Berlin. Die Veranstalter wollen 250.000 Menschen gezählt haben, die Polizei kam nur auf 100.000. Jedenfalls war die Menschenmasse unübersehbar, die am Samstag in Berlin gegen TTIP protestierte, das geplante EU-Freihandelsabkommen mit den USA.

"Heute ist ein großer Tag für die Demokratie", erklärten die Organisatoren. Zu dem Protestmarsch unter dem Motto "TTIP und CETA stoppen" hatte ein breites Bündnis aus Gewerkschaften, Umwelt- und Verbraucherschutzorganisationen sowie Globalisierungskritikern aufgerufen. Auch Grüne und Linke unterstützen den Protest gegen das TTIP-Abkommen zwischen EU und USA sowie den CETA-Vertrag zwischen der EU und Kanada. Die Organisatoren hatten im Vorfeld mit 50.000 bis 100.000 Teilnehmern gerechnet.

Nach Angaben der Polizei musste die Demonstrationsroute wegen der vielen Teilnehmer geändert werden. Zudem fuhren die S-Bahnen den Berliner Hauptbahnhof, wo die Demonstration begonnen hatte, demnach wegen Überfüllung zeitweise nicht an.

Die deutsche Bundesregierung steht hinter TTIP

In einem am Samstag in mehreren Zeitungsanzeigen veröffentlichten offenen Brief warb der SPD-Vorsitzende und Bundeswirtschaftsminister Sigmar Gabriel unterdessen für das TTIP-Abkommen. Es gehe darum, die Regeln der Globalisierung selbst mitzugestalten, hieß es in dem Schreiben. "Scheitern wir, dann werden wir anderen folgen müssen", erklärte Gabriel. Zwar lobte Gabriel den Einsatz von Verbänden und Aktivisten für transparentere Verhandlungen. Nun müsse Europa aber "selbstbewusst und mutig seine Ideen von Freiheit im Handel und Verantwortung für die Menschen voranbringen".

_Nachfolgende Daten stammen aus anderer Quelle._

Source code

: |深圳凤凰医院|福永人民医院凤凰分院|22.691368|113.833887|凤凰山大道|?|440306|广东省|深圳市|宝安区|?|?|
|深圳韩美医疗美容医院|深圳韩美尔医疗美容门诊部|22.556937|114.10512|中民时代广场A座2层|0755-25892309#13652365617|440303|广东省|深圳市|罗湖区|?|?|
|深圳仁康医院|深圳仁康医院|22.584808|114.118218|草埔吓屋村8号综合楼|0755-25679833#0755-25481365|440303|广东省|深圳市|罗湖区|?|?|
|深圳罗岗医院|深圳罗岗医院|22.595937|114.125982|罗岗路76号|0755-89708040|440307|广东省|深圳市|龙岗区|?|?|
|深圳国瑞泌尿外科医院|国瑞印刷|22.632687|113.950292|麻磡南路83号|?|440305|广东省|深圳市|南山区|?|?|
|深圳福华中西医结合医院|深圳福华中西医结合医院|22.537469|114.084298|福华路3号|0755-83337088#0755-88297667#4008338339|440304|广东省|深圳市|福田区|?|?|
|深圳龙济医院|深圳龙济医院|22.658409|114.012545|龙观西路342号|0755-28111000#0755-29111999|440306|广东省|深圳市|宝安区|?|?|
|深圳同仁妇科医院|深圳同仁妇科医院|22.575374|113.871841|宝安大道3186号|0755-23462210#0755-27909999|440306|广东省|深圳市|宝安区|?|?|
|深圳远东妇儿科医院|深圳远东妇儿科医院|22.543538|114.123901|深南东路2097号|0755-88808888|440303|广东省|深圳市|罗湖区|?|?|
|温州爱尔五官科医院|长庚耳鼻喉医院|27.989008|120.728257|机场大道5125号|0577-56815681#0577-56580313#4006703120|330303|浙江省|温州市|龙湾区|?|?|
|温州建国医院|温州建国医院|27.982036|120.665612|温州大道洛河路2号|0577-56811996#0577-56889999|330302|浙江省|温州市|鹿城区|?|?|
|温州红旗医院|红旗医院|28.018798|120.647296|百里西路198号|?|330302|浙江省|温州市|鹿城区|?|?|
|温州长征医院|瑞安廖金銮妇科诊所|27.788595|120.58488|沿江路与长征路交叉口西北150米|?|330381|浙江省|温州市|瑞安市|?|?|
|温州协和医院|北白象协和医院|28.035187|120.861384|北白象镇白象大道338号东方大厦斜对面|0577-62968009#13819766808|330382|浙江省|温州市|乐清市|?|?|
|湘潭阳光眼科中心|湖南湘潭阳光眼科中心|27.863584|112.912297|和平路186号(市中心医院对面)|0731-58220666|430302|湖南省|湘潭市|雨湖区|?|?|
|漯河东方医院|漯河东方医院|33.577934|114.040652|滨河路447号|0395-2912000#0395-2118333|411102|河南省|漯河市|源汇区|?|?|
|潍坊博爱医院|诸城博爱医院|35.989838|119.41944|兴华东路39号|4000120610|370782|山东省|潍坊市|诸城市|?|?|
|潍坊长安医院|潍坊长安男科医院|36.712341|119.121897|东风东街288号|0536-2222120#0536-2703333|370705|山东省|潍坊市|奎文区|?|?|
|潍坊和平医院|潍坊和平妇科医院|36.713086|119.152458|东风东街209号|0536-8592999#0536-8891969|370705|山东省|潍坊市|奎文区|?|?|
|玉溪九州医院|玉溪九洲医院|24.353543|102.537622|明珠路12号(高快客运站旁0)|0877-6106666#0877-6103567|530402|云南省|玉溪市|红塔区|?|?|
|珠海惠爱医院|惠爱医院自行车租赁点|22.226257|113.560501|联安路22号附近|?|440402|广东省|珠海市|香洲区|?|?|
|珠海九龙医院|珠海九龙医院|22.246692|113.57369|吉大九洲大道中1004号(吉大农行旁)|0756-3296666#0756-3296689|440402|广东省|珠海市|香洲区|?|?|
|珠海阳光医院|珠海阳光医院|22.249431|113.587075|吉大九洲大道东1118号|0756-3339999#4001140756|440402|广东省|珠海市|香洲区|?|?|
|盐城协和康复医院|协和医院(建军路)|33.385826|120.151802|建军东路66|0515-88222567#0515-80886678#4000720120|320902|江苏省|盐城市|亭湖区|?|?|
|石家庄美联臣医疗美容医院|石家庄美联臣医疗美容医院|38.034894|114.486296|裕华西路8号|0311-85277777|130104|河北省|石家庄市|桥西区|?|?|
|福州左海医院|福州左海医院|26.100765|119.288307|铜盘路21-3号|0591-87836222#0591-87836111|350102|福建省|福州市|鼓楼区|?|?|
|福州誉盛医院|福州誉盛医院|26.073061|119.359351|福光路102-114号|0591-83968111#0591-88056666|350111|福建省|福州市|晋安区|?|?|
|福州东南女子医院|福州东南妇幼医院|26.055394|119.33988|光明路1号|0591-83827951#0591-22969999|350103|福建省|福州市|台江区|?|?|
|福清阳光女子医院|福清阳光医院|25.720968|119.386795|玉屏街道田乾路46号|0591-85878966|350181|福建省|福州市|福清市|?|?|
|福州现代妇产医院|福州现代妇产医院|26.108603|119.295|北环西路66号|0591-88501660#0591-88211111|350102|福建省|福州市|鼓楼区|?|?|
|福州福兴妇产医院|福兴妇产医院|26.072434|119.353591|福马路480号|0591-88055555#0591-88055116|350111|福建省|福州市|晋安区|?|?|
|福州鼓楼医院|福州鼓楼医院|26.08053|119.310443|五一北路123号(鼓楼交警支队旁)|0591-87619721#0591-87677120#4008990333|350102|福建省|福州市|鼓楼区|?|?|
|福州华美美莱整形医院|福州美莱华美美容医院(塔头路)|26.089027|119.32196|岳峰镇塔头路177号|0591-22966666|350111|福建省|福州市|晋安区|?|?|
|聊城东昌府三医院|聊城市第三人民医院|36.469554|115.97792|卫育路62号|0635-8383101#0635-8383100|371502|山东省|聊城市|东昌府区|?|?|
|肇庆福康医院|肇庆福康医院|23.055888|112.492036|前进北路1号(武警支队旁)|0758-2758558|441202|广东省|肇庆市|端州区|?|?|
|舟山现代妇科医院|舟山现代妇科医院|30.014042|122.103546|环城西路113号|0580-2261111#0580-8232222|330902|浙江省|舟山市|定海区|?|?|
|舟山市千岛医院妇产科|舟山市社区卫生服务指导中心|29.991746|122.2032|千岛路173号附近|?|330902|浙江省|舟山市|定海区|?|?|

EU-Digitalkommissar wünscht sich Deal bis Jänner 2017

EU-Digitalkommissar Günther Oettinger wünscht sich einen zügigen Fortgang der Verhandlungen über das transatlantische Handelsabkommen. TTIP sollte noch in der Amtszeit von US-Präsident Barack Obama abgeschlossen werden. "Ich bin überzeugt, dass unsere (US-)amerikanischen Partner noch immer bereit sind, ein erfolgreiches Handelsabkommen zu vollenden", sagte der deutsche Politiker der Deutschen Presse-Agentur in Brüssel.

Obamas Amtszeit endet im Jänner 2017. Die Präsidentenwahl ist für November 2016 geplant. Die EU verhandeln mit den USA seit gut zwei Jahren über die "Transatlantische Handels- und Investitionspartnerschaft". Oettinger wies auf das fertige Freihandelsabkommen zwischen den USA und zehn Pazifik-Anrainerstaaten (TTP) hin. Europa dürfe nicht abseitsstehen. "Ich stimme mit der europäischen Industrie überein, dass TTIP für Europa und die USA sehr gewinnbringend wäre."

In Brüssel waren zuvor Befürchtungen laut geworden, die Entscheidung des Europäischen Gerichtshofes (EuGH), das Abkommen für den Datenaustausch zwischen den EU und USA zu kippen, könnte auch die transatlantischen Wirtschaftsbeziehungen belasten. Zudem helfe die VW-Abgasaffäre nicht zur Verbesserung des politischen Klimas, berichteten Diplomaten. Die elfte Verhandlungsrunde für TTIP ist zwischen dem 19. und 23. Oktober in Miami im US-Staat Florida geplant.